I feel like this is a bit of a chicken-and-egg sort of scenario.
Which comes first, the established authorship or the author newsletter? “You have to build a mailing list to sell your books,” they say, and then, “but it’s super hard to get anyone to subscribe before you’ve published.” So if you are here, for my very first newsletter—well, thanks for taking a chance on an aspiring author! I truly appreciate you.
A little introduction
I’m not sure if this is a necessary section—after all, my first subscribers are probably going to be people who already know me in some capacity—but I feel like I should formally introduce myself anyhow. So, in no particular order:
I’m Elisabeth—please don’t call me Liz, but Betsy is fine!
Like most writers, I’ve been dabbling in storytelling since I was a kid. One of my first works was a sequel to Mrs. Frisby and the Rats of NIHM; sadly (not) it has been lost to posterity.
My novella What Eyes Can See, a non-magical Cinderella retelling, was published in an anthology in 2014.
I’m a Christian. My prayer—like David’s in Psalm 19, but tweaked a bit for my specific scenario—is that the words of my keyboard and the imaginations of my heart will be pleasing to God and reflect His truth. I hope you like my stories, but mostly I hope Jesus likes them.
I live with my husband (a pastor) and my two young daughters (currently unemployed) in the rural Midwest. I’ve been a stay-at-home mom since my oldest was born in 2019; before that, I was a piano teacher.
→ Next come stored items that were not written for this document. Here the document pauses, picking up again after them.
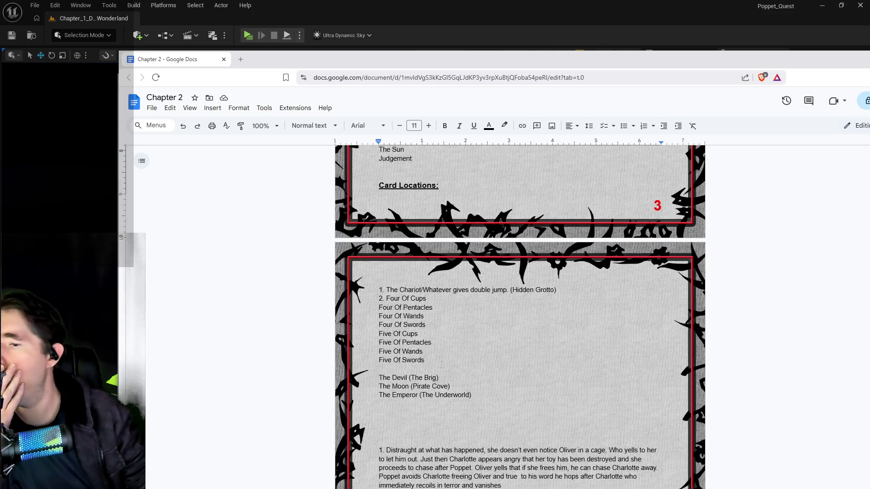
pyautogui.scroll(2, 441, 363)
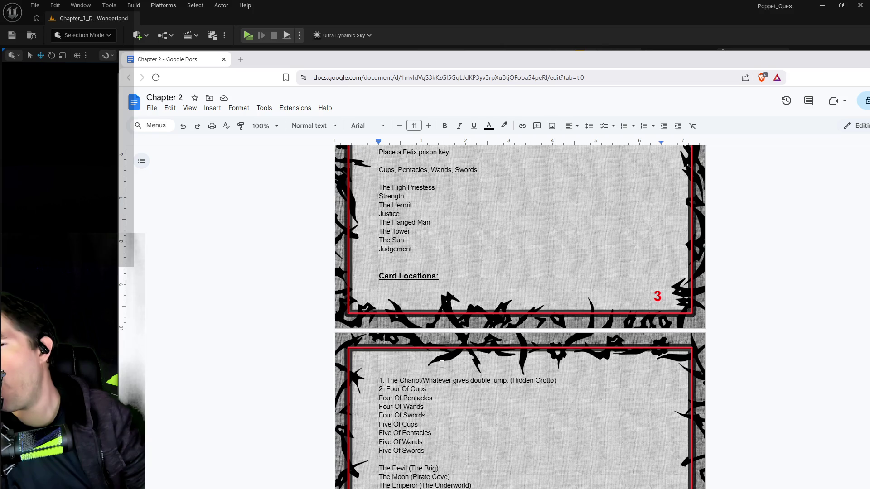
pyautogui.scroll(-2, 441, 364)
pyautogui.scroll(2, 442, 364)
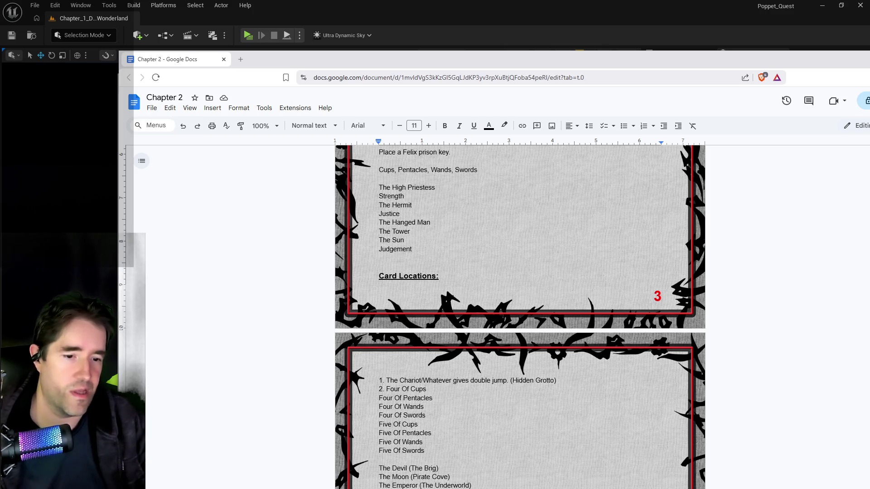
pyautogui.press('alt+Tab')
# Step: Add item 56 after Claw machines: 'A bar (the alcohol kind), maybe put the Devil there.'
pyautogui.scroll(5, 480, 329)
What can you expect from my books?
I write cozy fantasy romance, and not to brag, but all my beta readers think I’m funny. My debut novel, What Comes of Attending the Commoners Ball, is a sweet romance with a just a hint of magic, set in a Victorian-esque time period. You can expect a ball or two (obviously), lots of cheese, and themes of dependance and giving.
After that … I have a lot of ideas, so we’ll see!
Plans for the ‘stack
Are we calling Substack “the ‘stack” yet? No? Just me? Okay whatever. Add to the above bullet list “I have a propensity to give everything a weird nickname.” It’s not a crime.
anyhow
My plans for this monthly newsletter are (1) share writing updates/sneak peaks/behind-the-scenes novelist stuff and (2) recommend books, just in case your TBR is getting a little thin these days. This is … literally what every other author does, hmm, so to sweeten the deal I will also toss in the occasional rabbit picture. I’d also love to host some author interviews and longer book reviews on here, but those might be on a separate list so you can opt in or out of them at will. I am still figuring out How To Do Stuff Online.
What’s with the metaphorical cello?
Listen. A long time ago when I had no white hairs and also my knees didn’t squeak, I was chatting about The Piano Guys’ rendition of “So Happy Together” with some friends and it got weird and I used a phrase from that conversation as the title of my college blog (it’s dead, so don’t bother trying to find my Embarrassing Past) and it has followed me since. Do I play cello? Well, not literally. Can I make a dumb metaphor out of it? Yes I can, but I will not be elaborating at this time. Follow me for more interesting stories like this.
Okay, this is long enough, and also I am sleepy.
May your cello always be in tune,
Elisabeth
you had me at rabbit photos and, of course, your hilarious stories. :) happy first newsletter. <3
Comedy gold. Will be coming back for more.